Hear me out.
Going away to college was a totally new concept, as I had spent two years at a junior college close to home. Hence, why and how I got involved with the hometown boy, as messy as it ended up being.
Still, even after leaving, packing my things up in boxes and moving them to a very small dorm in a very small town, I couldn't shake this boy.
To this day I can't place what it was about him that made him impossible to get over. Despite that, I seriously just couldn't get over him. No matter how hard I tried. He was perfect to me and for me (or so I thought) and I'd be damned if I couldn't have him back someday.
Until then, I tried to find him in other boys around campus. The dating pool was small, but I picked through, searching for someone that was even slightly close in personality or in looks, or even just having the same blue eyes.
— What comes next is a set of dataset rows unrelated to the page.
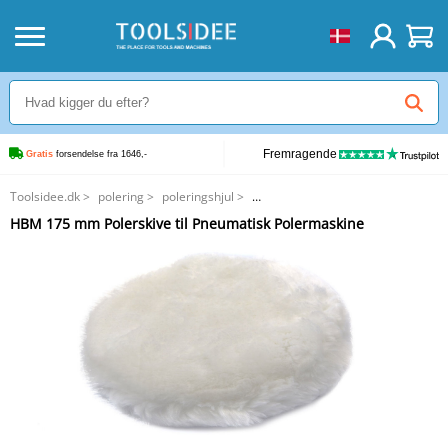
Fremragende
Gratis
 forsendelse fra 1646,-
Toolsidee.dk
>
polering
>
poleringshjul
>
HBM 175 mm Polerskive til Pneumatisk Polermaskine
HBM 175 mm Polerskive til Pneumatisk Polermaskine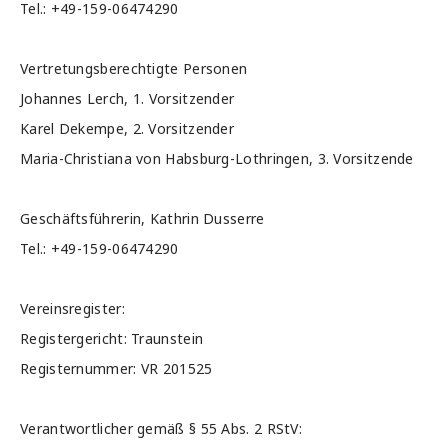
Tel.: +49-159-06474290
Vertretungsberechtigte Personen
Johannes Lerch, 1. Vorsitzender
Karel Dekempe, 2. Vorsitzender
Maria-Christiana von Habsburg-Lothringen, 3. Vorsitzende
Geschäftsführerin, Kathrin Dusserre
Tel.: +49-159-06474290
Vereinsregister:
Registergericht: Traunstein
Registernummer: VR 201525
Verantwortlicher gemäß § 55 Abs. 2 RStV:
It was November of that year before I realized I had spent so much time looking for the boy I couldn't get over that I missed countless opportunities with others.
"He totally likes you!" my friends would say about a boy we ate lunch near every day.
"He was flirting!" they'd said about this boy and that.
Yet, I was too caught up in finding the boy who left me, trying to replicate that feeling or that person, to even notice the people who truly cared. It was like I had blinders on, refusing to see what was directly in front of me.
Once I let that go and stopped searching, I felt like I was free. I was able to focus on myself for the first time in a long time.
The truth in all of it was that I never wanted to find him again. I wanted to find how he made me feel.
It was only after I stopped my search that I finally did.
I regret wasting so much valuable time trying to do the impossible, but it was a necessary lesson: A boy who leaves certainly isn't worth searching for again.